**Data records**.
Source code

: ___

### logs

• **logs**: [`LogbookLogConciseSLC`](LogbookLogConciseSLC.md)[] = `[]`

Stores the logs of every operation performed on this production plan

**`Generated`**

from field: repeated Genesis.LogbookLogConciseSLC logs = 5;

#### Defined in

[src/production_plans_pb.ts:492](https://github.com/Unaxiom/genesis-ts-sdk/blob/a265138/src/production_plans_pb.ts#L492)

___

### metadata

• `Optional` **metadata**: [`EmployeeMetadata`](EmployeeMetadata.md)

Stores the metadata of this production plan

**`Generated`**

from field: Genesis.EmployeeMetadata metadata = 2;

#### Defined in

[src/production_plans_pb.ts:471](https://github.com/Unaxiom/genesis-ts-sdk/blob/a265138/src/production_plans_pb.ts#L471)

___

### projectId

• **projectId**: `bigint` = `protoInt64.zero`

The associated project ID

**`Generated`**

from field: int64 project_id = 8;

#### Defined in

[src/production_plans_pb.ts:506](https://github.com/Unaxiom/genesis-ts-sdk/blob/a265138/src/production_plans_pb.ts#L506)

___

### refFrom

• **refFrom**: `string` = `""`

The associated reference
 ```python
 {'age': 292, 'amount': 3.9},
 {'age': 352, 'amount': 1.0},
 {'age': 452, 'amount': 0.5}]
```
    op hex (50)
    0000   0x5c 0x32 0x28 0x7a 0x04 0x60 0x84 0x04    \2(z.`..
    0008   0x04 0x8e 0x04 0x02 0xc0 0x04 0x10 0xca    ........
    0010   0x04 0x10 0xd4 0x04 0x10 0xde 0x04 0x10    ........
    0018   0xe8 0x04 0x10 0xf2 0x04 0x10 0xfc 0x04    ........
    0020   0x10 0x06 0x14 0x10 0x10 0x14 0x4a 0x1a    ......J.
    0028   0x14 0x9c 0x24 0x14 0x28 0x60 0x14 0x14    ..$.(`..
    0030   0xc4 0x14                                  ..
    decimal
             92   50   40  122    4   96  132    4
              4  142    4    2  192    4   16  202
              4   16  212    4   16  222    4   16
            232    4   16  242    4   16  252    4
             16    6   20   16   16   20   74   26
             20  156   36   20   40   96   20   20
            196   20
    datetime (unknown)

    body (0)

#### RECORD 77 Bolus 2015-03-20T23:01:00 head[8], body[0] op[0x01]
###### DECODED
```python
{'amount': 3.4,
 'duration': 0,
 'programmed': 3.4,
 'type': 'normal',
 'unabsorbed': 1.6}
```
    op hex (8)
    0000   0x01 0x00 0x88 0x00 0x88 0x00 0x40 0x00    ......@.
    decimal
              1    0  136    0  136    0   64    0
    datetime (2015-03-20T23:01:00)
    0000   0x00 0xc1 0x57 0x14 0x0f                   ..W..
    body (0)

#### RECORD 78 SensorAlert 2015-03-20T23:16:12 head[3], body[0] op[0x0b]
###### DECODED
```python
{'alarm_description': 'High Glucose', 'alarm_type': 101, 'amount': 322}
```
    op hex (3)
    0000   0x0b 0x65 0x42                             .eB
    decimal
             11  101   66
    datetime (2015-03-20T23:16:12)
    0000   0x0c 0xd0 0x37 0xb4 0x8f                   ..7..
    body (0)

==

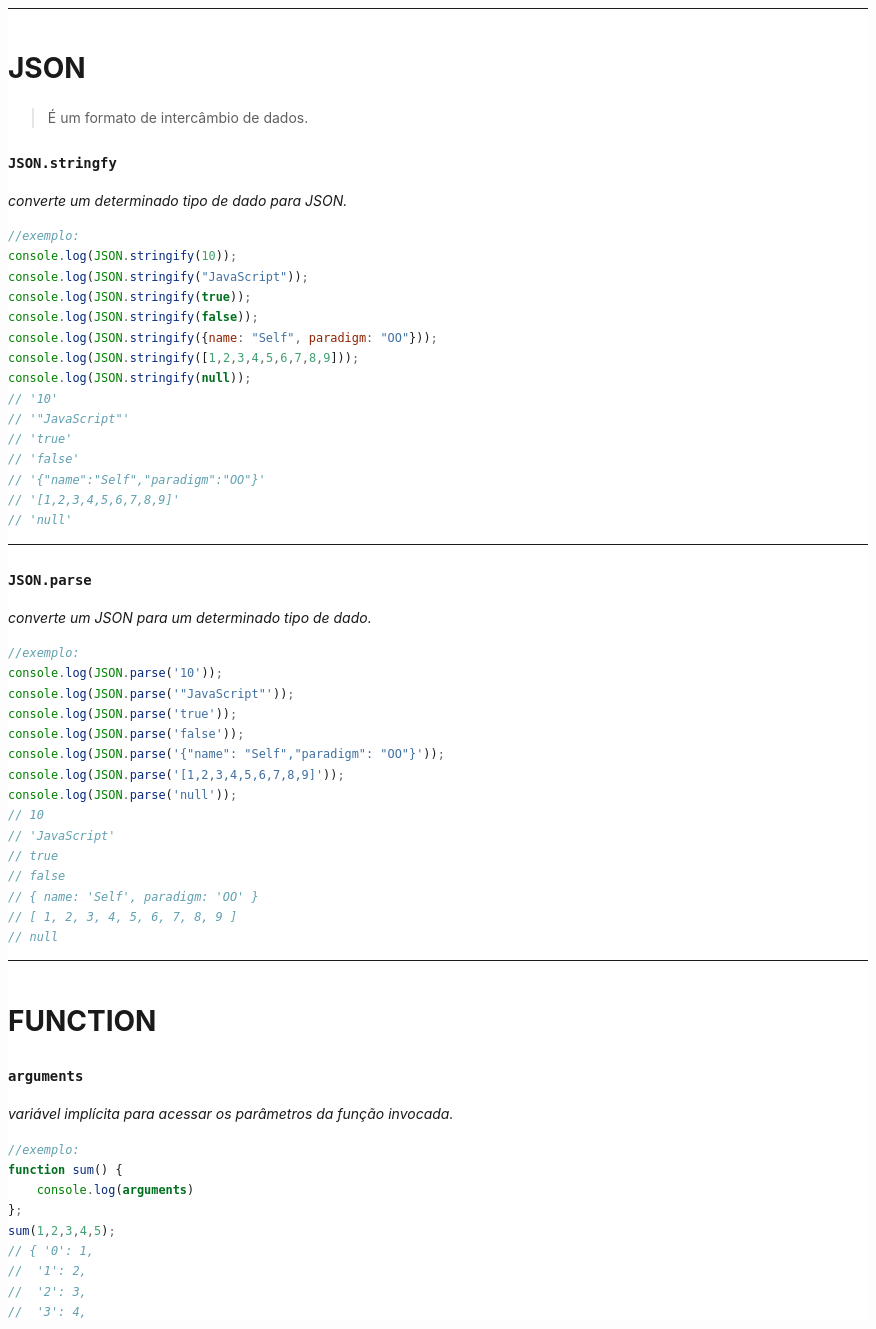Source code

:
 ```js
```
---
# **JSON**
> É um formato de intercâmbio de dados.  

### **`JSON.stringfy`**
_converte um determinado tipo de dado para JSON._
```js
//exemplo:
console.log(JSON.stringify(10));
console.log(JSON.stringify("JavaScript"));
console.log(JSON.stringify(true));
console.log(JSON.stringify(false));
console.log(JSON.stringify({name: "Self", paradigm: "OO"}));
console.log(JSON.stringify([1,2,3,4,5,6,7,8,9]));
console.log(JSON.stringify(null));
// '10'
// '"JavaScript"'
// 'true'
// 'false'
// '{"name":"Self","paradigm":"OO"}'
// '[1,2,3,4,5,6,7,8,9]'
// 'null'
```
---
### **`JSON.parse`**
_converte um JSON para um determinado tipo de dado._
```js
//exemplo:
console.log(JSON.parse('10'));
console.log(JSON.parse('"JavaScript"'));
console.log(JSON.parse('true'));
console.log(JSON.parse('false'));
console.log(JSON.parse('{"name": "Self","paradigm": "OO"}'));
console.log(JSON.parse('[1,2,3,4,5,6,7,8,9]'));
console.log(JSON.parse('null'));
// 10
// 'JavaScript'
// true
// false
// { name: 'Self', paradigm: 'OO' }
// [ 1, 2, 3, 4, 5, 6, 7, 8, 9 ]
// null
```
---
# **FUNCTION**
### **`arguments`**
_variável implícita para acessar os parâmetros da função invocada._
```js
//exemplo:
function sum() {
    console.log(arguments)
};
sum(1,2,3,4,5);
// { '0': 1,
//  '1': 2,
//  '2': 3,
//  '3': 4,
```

**THE PROBLEM**. Show the lines of the records above that mention "JavaScript".

**SOLUTION TO THIS PROBLEM**.
console.log(JSON.stringify("JavaScript"));
// '"JavaScript"'
console.log(JSON.parse('"JavaScript"'));
// 'JavaScript'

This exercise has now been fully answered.